After this week's hearing, Marine Maj. Mark Winn will decide whether to recommend a court-martial. Those who study ideas of America's "just war" theory in the Middle East say that if Pantano is court-martialed the jury that judges him will be appropriate: fellow combat-veteran marines.
"There's such a narrow line in those tense situations between an unnecessary use of force and self-defense that it almost defies anybody to draw that line precisely - and that's really where a court-martial can come in," says Pulitzer Prize-winning reporter Roy Gutman, author of "Crimes of War: What the public should know."
The parallels to My Lai aren't so much in the action on the ground as in the reaction back home, historians say.
In that case, Lt. William Calley of Charlie Company was sentenced to 20 years in prison for his role in the killing of 535 Vietnamese civilians. Both sides saw him as a scapegoat, and the case - and charges of coverups - came to color the mythology of the Vietnam War. Now, there are lingering questions about a coverup in the Pantano case as well, since Pantano was once cleared of any wrongdoing by his immediate superiors and even received a glowing promotion report - all amid the Abu Ghraib prisoner-abuse scandal.
"What disturbs me frankly about what Congressman Jones has had to say is it's very reminiscent of the kind of statements that were made by a lot of fairly ill-informed politicians with respect to My Lai," says Mr.

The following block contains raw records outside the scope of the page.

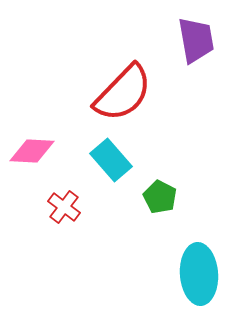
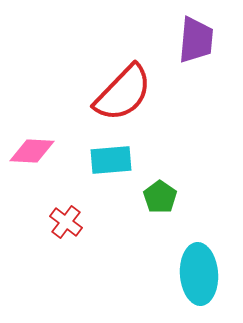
purple trapezoid: rotated 15 degrees clockwise
cyan rectangle: rotated 54 degrees counterclockwise
green pentagon: rotated 8 degrees clockwise
red cross: moved 2 px right, 15 px down
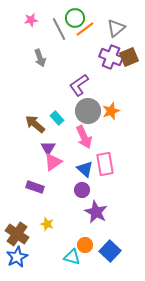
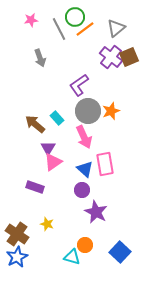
green circle: moved 1 px up
purple cross: rotated 15 degrees clockwise
blue square: moved 10 px right, 1 px down
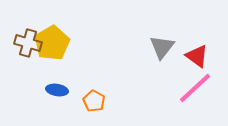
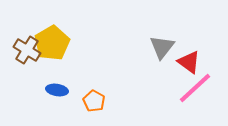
brown cross: moved 1 px left, 7 px down; rotated 16 degrees clockwise
red triangle: moved 8 px left, 6 px down
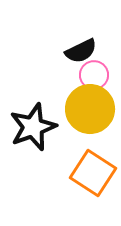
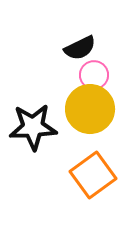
black semicircle: moved 1 px left, 3 px up
black star: rotated 18 degrees clockwise
orange square: moved 2 px down; rotated 21 degrees clockwise
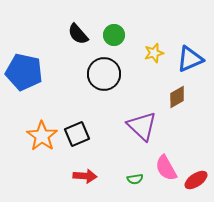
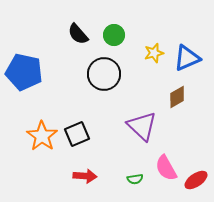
blue triangle: moved 3 px left, 1 px up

Belknap. "A lot of this is starting to sound like echoes of that case."
Insurgents' infiltration of civilian populations have played into both cases. Although Calley was convicted, another defendant in My Lai, Capt. Ernest Medina, was found not guilty. Pantano's self-defense argument, say some, mirrors Medina's. Medina shot an unarmed woman who was lying on the ground, but testified that she was in the process of getting up and had a hand grenade. "To claim self-defense, you don't actually have to be in danger, you just have to reasonably believe you are," says Belknap.
There are deeper implications for the military as well. Around the world, amid satellite-borne propaganda campaigns, the case promises to affect how American soldiers are perceived by locals on the battlefield - one of the main struggles in Iraq.
"The [military] has tremendous incentives to be at least perceived as being fair and just," says Andrew Rehfeld, who studies morality and war at Washington University in St. Louis. "Being seen as aiming only at bad guys and not at any old person, they will garner more approval."